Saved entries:
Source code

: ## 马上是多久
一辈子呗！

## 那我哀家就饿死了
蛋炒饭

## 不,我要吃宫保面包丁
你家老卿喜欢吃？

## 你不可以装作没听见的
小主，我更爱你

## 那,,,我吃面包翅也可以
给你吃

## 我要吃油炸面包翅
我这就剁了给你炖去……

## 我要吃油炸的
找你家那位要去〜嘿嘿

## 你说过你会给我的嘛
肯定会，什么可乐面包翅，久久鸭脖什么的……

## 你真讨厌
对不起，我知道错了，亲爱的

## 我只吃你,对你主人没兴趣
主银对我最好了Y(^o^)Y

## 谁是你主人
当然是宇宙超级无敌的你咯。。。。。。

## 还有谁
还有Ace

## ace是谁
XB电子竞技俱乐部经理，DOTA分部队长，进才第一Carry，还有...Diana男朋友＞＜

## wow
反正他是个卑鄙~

**What is needed**
Exactly as shown, repeat every record.

**Solution below**
Source code

: ## 马上是多久
一辈子呗！

## 那我哀家就饿死了
蛋炒饭

## 不,我要吃宫保面包丁
你家老卿喜欢吃？

## 你不可以装作没听见的
小主，我更爱你

## 那,,,我吃面包翅也可以
给你吃

## 我要吃油炸面包翅
我这就剁了给你炖去……

## 我要吃油炸的
找你家那位要去〜嘿嘿

## 你说过你会给我的嘛
肯定会，什么可乐面包翅，久久鸭脖什么的……

## 你真讨厌
对不起，我知道错了，亲爱的

## 我只吃你,对你主人没兴趣
主银对我最好了Y(^o^)Y

## 谁是你主人
当然是宇宙超级无敌的你咯。。。。。。

## 还有谁
还有Ace

## ace是谁
XB电子竞技俱乐部经理，DOTA分部队长，进才第一Carry，还有...Diana男朋友＞＜

## wow
反正他是个卑鄙~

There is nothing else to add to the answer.